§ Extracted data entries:
- Opening Delimiter -
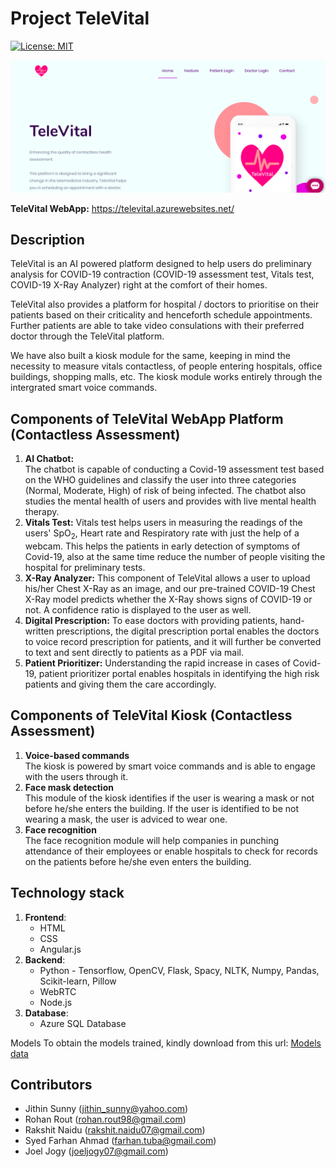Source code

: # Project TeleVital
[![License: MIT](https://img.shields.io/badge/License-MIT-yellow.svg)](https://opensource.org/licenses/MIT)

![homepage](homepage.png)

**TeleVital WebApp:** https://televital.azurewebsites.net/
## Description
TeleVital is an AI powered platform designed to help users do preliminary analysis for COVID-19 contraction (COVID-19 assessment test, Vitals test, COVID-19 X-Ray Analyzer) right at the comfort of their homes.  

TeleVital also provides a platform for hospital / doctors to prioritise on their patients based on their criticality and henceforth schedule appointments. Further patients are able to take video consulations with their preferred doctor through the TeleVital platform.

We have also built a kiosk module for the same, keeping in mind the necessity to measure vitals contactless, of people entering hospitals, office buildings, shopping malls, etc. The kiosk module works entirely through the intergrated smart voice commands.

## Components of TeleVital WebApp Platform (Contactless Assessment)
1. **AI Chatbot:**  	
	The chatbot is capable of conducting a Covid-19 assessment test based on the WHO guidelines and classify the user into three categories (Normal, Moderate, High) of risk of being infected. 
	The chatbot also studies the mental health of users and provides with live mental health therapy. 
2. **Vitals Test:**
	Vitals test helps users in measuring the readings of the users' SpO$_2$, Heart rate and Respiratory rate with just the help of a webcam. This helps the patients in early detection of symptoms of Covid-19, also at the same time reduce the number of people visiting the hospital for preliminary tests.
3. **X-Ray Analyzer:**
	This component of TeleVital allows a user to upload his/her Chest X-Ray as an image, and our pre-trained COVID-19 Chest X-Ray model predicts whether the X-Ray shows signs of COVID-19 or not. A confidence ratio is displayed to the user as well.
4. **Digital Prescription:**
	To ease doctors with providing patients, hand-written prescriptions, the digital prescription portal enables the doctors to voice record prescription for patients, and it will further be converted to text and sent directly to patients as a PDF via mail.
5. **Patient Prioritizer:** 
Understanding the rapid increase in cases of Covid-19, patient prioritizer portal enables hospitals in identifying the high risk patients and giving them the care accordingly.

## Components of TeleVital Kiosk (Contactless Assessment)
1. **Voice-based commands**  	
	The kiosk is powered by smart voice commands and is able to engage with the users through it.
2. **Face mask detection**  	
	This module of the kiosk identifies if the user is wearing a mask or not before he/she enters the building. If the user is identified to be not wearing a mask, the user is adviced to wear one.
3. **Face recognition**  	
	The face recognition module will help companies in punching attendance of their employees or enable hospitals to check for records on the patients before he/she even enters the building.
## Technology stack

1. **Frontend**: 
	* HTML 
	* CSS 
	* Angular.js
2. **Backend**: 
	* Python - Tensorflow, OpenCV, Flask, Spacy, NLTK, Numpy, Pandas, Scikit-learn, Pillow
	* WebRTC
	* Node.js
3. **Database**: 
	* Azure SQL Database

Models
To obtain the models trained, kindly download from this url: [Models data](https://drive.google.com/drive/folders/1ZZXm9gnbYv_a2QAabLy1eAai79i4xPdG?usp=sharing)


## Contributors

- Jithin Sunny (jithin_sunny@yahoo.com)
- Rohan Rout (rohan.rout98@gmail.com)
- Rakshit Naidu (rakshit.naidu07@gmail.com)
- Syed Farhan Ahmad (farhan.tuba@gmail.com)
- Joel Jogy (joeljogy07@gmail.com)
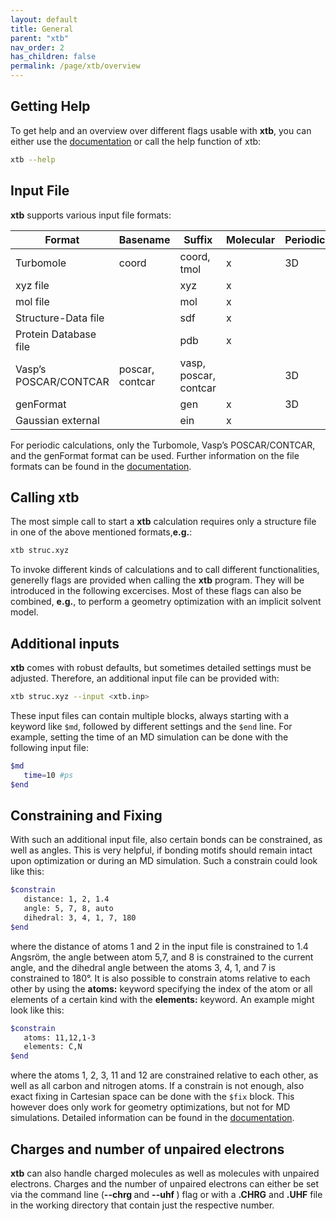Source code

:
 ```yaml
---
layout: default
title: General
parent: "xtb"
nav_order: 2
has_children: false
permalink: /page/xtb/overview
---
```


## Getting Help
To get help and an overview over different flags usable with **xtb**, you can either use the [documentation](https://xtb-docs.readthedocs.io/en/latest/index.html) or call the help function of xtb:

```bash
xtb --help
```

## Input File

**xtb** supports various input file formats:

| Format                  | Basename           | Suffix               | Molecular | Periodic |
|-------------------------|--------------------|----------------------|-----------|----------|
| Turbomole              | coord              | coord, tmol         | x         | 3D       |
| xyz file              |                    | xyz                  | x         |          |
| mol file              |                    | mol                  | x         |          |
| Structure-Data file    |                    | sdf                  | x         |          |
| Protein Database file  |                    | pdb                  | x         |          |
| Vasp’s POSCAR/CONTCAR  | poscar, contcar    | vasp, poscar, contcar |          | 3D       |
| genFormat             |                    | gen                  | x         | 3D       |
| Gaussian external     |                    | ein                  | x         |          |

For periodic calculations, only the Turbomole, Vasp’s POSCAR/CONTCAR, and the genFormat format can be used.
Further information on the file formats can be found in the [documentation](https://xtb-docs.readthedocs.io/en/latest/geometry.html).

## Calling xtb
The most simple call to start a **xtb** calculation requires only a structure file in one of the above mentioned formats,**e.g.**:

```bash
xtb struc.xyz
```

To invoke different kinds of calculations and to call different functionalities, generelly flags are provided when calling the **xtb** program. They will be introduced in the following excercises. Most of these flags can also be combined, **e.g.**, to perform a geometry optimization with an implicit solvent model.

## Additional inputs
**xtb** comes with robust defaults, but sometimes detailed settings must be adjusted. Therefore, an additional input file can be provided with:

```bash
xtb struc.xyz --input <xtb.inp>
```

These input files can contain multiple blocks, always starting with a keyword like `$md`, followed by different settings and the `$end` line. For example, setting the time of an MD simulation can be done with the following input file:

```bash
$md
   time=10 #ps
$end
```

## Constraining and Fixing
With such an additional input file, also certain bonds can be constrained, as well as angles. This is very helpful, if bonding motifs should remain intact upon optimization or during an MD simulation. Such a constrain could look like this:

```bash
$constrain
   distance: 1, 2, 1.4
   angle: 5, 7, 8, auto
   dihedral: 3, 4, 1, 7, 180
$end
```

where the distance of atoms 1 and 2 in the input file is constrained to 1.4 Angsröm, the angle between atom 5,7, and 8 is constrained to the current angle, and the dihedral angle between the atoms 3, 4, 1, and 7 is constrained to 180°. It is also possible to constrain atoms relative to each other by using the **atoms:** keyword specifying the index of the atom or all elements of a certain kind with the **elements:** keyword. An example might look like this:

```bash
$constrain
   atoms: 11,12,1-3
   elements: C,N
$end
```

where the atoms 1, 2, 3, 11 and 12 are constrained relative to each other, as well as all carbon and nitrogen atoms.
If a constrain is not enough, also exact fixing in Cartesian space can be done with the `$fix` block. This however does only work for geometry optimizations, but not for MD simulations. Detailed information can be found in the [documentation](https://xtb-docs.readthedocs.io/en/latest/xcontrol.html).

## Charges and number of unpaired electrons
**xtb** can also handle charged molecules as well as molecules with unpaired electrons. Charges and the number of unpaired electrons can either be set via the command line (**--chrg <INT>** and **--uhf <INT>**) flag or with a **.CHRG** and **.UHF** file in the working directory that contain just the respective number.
- Closing Delimiter -
Please copy every line of the records above in which "index" appears.

§ Exercise answer:
To get help and an overview over different flags usable with **xtb**, you can either use the [documentation](https://xtb-docs.readthedocs.io/en/latest/index.html) or call the help function of xtb:
where the distance of atoms 1 and 2 in the input file is constrained to 1.4 Angsröm, the angle between atom 5,7, and 8 is constrained to the current angle, and the dihedral angle between the atoms 3, 4, 1, and 7 is constrained to 180°. It is also possible to constrain atoms relative to each other by using the **atoms:** keyword specifying the index of the atom or all elements of a certain kind with the **elements:** keyword. An example might look like this:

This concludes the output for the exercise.